> **The problem**
Please take the records that follow and repeat exactly the lines starting with the line with "Figure 6. Photosynthesis" and going on through the line with "Figure 5. O 1s XPS spectrum recorded from the".

> **Records for the task**
┄┄┄┄┄┄

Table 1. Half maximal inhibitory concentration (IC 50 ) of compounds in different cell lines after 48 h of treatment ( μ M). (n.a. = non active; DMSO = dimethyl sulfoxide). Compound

┄┄┄┄┄┄

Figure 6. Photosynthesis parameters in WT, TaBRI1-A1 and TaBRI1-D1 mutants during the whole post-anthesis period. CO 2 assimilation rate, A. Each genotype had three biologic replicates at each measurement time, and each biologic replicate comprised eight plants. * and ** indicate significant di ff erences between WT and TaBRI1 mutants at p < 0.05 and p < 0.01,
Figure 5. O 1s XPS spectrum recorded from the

┄┄┄┄┄┄

> **Result of this exercise**
Figure 6. Photosynthesis parameters in WT, TaBRI1-A1 and TaBRI1-D1 mutants during the whole post-anthesis period. CO 2 assimilation rate, A. Each genotype had three biologic replicates at each measurement time, and each biologic replicate comprised eight plants. * and ** indicate significant di ff erences between WT and TaBRI1 mutants at p < 0.05 and p < 0.01,
Figure 5. O 1s XPS spectrum recorded from the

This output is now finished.